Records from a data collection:
==========
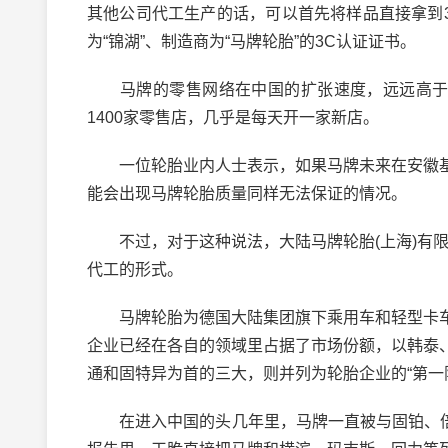
其他公司代工生产的话，可以首先将样品直接拿到
为“锦湖”、制造商为“马牌轮胎”的3C认证证书。
马牌的零售网络在中国的扩张速度，远远高于其生
1400家零售店，几乎是每天开一家新店。
一位轮胎业内人士表示，如果马牌未来在安徽基
能会出现马牌轮胎质量同样无法保证的情况。
不过，对于这种说法，大陆马牌轮胎(上海)有限公司总经理
代工的形式。
马牌轮胎为德国大陆集团旗下乘用车和轻型卡车
企业已经在各自的领域里占据了市场份额，以韩泰
通和固特异为首的三大，则并列为轮胎企业的“第一
在进入中国的头几年里，马牌一直被与固铂、倍耐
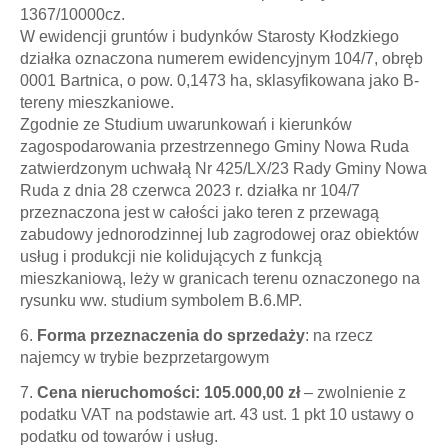
1367/10000cz.
W ewidencji gruntów i budynków Starosty Kłodzkiego
działka oznaczona numerem ewidencyjnym 104/7, obręb
0001 Bartnica, o pow. 0,1473 ha, sklasyfikowana jako B-
tereny mieszkaniowe.
Zgodnie ze Studium uwarunkowań i kierunków
zagospodarowania przestrzennego Gminy Nowa Ruda
zatwierdzonym uchwałą Nr 425/LX/23 Rady Gminy Nowa
Ruda z dnia 28 czerwca 2023 r. działka nr 104/7
przeznaczona jest w całości jako teren z przewagą
zabudowy jednorodzinnej lub zagrodowej oraz obiektów
usług i produkcji nie kolidujących z funkcją
mieszkaniową, leży w granicach terenu oznaczonego na
rysunku ww. studium symbolem B.6.MP.
6.
Forma przeznaczenia do sprzedaży
: na rzecz
najemcy w trybie bezprzetargowym
7.
Cena nieruchomości: 105.000,00 zł
–
zwolnienie z
podatku VAT na podstawie art. 43 ust. 1 pkt 10 ustawy o
podatku od towarów i usług.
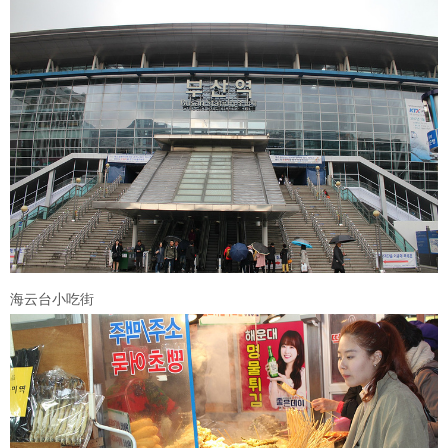
海云台小吃街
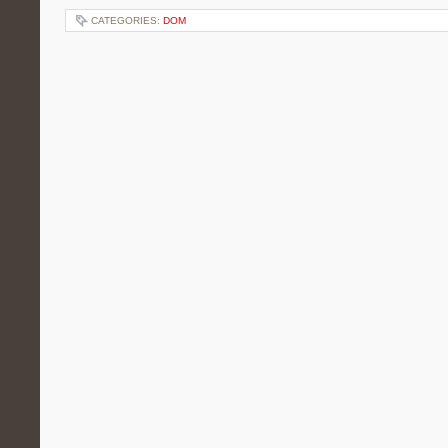
CATEGORIES:
DOM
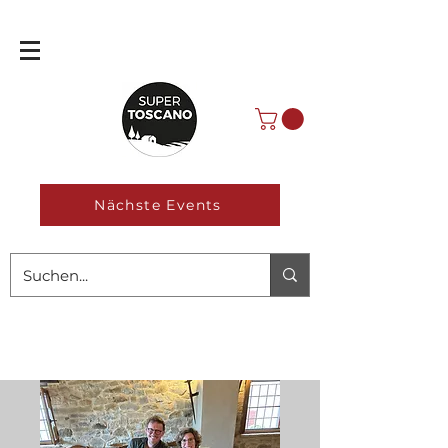
Nächste Events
==========
How to complete this task: Copy every one of the lines above character for character. Leave out the picture markers.

The answer:
其他公司代工生产的话，可以首先将样品直接拿到
为“锦湖”、制造商为“马牌轮胎”的3C认证证书。
马牌的零售网络在中国的扩张速度，远远高于其生
1400家零售店，几乎是每天开一家新店。
一位轮胎业内人士表示，如果马牌未来在安徽基
能会出现马牌轮胎质量同样无法保证的情况。
不过，对于这种说法，大陆马牌轮胎(上海)有限公司总经理
代工的形式。
马牌轮胎为德国大陆集团旗下乘用车和轻型卡车
企业已经在各自的领域里占据了市场份额，以韩泰
通和固特异为首的三大，则并列为轮胎企业的“第一
在进入中国的头几年里，马牌一直被与固铂、倍耐
1367/10000cz.
W ewidencji gruntów i budynków Starosty Kłodzkiego
działka oznaczona numerem ewidencyjnym 104/7, obręb
0001 Bartnica, o pow. 0,1473 ha, sklasyfikowana jako B-
tereny mieszkaniowe.
Zgodnie ze Studium uwarunkowań i kierunków
zagospodarowania przestrzennego Gminy Nowa Ruda
zatwierdzonym uchwałą Nr 425/LX/23 Rady Gminy Nowa
Ruda z dnia 28 czerwca 2023 r. działka nr 104/7
przeznaczona jest w całości jako teren z przewagą
zabudowy jednorodzinnej lub zagrodowej oraz obiektów
usług i produkcji nie kolidujących z funkcją
mieszkaniową, leży w granicach terenu oznaczonego na
rysunku ww. studium symbolem B.6.MP.
6.
Forma przeznaczenia do sprzedaży
: na rzecz
najemcy w trybie bezprzetargowym
7.
Cena nieruchomości: 105.000,00 zł
–
zwolnienie z
podatku VAT na podstawie art. 43 ust. 1 pkt 10 ustawy o
podatku od towarów i usług.
海云台小吃街
CATEGORIES:
DOM
Nächste Events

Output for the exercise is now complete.